The paper is refreshingly honest about the obstacles. Training data is biased toward well-studied organisms and molecules. Biological complexity doesn't scale the way language does - a cell isn't just a longer sentence. Experimental validation is slow and expensive. And the models still hallucinate, which is mildly amusing when ChatGPT invents a fake restaurant, and considerably less amusing when it invents a fake drug interaction.

But the trajectory is clear. We've gone from "can AI predict a protein's shape?" to "can AI simultaneously model DNA regulation, RNA splicing, protein interactions, and cellular responses?" in roughly five years. The language of life has four billion years of content. AI is just starting to learn to read it. The interesting part is what happens when it starts writing back.

References:

  1. Rao VM, Zhang S, Plosky BS, et al. Generalist biological artificial intelligence in modeling the language of life. Nature Biotechnology (2026). DOI: 10.1038/s41587-026-03064-w
  2. Hayes T, Rao R, Akin H, et al. Simulating 500 million years of evolution with a language model. Science (2025). DOI: 10.1126/science.ads0018
  3. Nguyen E, Poli M, Durrant MG, et al. Genome modeling and design across all domains of life with Evo 2. Nature (2026). bioRxiv: 2025.02.18.638918
  4. Abramson J, Adler J, Dunbar J, et al. Accurate structure prediction of biomolecular interactions with AlphaFold 3. Nature 630, 493-500 (2024).
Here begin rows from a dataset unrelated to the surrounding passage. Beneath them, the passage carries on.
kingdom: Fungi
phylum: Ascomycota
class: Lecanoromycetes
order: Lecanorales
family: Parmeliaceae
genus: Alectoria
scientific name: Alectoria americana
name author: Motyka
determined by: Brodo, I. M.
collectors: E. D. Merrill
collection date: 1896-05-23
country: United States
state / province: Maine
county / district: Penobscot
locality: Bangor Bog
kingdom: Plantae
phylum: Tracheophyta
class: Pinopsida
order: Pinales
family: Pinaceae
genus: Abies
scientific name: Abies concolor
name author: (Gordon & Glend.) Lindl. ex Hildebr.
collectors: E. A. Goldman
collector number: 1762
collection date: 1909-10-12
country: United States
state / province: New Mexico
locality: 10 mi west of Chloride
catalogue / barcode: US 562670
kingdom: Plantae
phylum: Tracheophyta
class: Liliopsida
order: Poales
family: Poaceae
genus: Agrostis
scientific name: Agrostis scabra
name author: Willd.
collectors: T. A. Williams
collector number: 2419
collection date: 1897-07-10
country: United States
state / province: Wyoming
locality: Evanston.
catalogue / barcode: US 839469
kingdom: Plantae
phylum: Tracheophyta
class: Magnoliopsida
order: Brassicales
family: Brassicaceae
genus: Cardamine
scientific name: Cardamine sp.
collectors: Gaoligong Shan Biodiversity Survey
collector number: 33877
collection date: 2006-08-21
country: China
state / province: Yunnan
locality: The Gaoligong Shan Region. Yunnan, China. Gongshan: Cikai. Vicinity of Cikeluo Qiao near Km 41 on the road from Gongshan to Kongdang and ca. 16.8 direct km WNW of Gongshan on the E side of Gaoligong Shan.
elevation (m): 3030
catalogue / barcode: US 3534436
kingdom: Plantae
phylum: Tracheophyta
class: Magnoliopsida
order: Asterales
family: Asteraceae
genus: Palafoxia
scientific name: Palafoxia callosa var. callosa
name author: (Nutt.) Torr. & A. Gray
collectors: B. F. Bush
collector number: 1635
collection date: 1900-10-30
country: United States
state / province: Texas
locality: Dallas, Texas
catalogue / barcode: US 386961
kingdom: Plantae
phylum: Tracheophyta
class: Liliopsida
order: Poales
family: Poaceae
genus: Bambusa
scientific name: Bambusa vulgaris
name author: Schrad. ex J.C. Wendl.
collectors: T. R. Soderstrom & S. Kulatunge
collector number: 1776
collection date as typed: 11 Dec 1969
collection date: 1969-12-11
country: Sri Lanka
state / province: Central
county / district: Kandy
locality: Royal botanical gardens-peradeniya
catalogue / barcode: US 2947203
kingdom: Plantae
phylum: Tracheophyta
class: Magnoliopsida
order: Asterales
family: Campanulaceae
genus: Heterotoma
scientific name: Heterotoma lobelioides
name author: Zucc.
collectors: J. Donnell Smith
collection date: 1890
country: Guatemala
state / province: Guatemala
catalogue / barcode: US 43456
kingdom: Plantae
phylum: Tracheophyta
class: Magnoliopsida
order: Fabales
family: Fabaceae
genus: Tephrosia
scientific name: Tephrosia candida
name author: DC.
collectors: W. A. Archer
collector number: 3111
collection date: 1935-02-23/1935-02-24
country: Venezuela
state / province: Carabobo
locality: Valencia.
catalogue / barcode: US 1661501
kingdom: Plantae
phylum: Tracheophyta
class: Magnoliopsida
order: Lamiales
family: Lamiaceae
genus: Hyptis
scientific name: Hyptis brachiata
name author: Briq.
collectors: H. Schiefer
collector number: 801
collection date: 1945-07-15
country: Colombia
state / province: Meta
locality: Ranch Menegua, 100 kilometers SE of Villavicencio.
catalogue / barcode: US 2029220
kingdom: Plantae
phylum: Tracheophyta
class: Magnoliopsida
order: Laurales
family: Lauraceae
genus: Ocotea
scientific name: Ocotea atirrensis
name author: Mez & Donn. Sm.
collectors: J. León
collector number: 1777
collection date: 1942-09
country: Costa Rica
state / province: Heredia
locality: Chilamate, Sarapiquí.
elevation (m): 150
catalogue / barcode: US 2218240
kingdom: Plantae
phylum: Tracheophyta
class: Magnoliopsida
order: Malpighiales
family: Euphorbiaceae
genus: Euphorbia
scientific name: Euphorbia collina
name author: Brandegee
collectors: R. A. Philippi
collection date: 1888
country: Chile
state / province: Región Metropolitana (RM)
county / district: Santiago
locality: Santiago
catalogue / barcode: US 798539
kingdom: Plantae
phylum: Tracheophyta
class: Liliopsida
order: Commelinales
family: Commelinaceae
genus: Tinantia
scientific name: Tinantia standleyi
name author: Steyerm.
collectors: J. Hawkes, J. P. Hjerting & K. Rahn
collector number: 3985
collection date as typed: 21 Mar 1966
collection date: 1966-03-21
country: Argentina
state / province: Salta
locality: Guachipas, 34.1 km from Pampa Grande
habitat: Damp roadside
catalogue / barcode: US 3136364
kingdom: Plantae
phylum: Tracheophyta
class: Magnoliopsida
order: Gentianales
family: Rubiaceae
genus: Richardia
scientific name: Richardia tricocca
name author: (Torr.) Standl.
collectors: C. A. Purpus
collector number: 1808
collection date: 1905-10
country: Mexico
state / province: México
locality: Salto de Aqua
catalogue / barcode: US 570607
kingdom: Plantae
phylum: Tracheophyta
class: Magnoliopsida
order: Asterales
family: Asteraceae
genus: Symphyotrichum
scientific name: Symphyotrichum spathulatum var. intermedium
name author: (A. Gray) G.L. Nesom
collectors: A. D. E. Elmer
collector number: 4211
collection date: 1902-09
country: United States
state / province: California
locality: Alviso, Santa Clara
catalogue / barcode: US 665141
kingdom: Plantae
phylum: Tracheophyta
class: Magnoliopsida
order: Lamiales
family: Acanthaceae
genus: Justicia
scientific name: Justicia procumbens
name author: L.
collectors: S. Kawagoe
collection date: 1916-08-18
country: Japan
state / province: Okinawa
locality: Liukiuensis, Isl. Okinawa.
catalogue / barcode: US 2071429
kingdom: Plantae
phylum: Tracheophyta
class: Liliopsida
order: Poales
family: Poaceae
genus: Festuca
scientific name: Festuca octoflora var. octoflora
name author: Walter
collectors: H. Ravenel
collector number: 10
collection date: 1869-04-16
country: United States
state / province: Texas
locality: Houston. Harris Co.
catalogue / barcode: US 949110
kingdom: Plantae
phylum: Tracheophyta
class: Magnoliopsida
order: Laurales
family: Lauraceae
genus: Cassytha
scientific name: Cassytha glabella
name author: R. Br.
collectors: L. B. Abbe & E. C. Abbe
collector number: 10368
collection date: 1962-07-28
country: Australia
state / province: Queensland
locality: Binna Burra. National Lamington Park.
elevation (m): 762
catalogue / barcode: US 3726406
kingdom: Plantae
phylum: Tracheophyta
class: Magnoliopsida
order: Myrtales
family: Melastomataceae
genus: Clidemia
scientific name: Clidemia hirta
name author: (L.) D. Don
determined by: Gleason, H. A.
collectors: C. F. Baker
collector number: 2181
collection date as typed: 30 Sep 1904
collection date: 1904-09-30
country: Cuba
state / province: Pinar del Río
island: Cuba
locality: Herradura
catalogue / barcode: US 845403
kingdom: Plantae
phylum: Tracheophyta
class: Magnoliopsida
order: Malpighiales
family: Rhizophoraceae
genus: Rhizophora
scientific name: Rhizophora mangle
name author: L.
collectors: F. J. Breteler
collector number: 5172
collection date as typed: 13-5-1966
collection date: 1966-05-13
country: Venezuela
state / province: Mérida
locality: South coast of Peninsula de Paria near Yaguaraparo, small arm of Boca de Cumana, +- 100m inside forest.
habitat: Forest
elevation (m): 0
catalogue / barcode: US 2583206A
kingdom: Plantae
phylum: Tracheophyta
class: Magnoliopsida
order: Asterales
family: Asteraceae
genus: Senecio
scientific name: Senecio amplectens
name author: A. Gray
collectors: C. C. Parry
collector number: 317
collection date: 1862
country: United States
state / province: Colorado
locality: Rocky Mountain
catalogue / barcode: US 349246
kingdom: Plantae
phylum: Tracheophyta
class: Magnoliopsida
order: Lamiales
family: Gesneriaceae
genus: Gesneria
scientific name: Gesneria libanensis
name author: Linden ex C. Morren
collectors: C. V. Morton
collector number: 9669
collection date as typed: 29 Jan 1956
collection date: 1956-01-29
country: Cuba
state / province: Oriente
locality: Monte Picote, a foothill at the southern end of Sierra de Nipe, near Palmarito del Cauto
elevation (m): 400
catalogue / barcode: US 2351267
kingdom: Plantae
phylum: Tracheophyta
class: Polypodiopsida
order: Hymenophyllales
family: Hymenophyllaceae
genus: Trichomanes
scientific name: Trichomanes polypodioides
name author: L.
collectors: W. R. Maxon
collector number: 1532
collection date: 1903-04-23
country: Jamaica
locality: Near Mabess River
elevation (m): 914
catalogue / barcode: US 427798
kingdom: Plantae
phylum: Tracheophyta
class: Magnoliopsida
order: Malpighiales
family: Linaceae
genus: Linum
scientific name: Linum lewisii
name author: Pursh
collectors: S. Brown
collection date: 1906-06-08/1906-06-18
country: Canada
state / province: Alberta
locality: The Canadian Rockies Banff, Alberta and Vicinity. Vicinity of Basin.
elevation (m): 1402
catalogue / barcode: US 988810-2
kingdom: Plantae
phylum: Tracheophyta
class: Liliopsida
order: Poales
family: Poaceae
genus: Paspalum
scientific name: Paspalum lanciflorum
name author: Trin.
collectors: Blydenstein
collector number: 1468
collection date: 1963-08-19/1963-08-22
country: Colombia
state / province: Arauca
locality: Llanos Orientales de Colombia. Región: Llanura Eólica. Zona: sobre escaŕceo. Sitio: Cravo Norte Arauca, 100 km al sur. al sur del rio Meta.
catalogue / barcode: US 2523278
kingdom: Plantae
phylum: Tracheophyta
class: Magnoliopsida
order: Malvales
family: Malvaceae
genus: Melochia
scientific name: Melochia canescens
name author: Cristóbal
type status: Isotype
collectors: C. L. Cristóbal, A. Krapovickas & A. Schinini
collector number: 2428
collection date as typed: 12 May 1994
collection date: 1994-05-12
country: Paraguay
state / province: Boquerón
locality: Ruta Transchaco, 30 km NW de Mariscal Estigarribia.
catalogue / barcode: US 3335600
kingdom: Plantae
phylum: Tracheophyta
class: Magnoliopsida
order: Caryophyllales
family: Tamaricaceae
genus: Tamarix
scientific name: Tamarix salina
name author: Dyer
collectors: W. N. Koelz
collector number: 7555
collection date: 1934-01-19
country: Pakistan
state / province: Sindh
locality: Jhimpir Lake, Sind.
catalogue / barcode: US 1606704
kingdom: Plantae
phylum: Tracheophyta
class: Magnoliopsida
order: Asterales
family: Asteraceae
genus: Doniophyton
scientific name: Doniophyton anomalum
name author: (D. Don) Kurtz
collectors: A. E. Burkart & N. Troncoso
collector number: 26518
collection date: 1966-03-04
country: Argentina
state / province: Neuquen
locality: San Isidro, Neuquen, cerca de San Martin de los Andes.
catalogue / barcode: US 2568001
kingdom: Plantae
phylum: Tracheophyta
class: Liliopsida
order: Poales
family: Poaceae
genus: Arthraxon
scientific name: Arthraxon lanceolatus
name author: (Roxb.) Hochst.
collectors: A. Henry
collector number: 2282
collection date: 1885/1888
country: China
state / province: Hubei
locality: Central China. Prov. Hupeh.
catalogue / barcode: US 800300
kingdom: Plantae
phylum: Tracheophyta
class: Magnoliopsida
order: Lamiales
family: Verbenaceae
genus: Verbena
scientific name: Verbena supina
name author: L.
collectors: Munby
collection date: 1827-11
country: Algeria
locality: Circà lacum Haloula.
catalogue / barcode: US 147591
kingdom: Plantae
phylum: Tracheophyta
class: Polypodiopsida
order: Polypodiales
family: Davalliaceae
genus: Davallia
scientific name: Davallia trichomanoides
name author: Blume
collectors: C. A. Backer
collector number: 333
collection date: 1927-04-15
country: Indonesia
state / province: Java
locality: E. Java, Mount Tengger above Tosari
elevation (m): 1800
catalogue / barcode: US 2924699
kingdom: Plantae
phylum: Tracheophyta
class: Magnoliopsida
DOI: 10.1038/s41586-024-07487-w
  5. Bunne C, Rosen Y, Hartman A, et al. How to build the virtual cell with artificial intelligence: Priorities and opportunities. Cell 187(25), 7045-7063 (2024). DOI: 10.1016/j.cell.2024.11.015

Disclaimer: This blog post is a simplified summary of published research for educational purposes. The accompanying illustration is artistic and does not depict actual model architectures, data, or experimental results. Always refer to the original paper for technical details.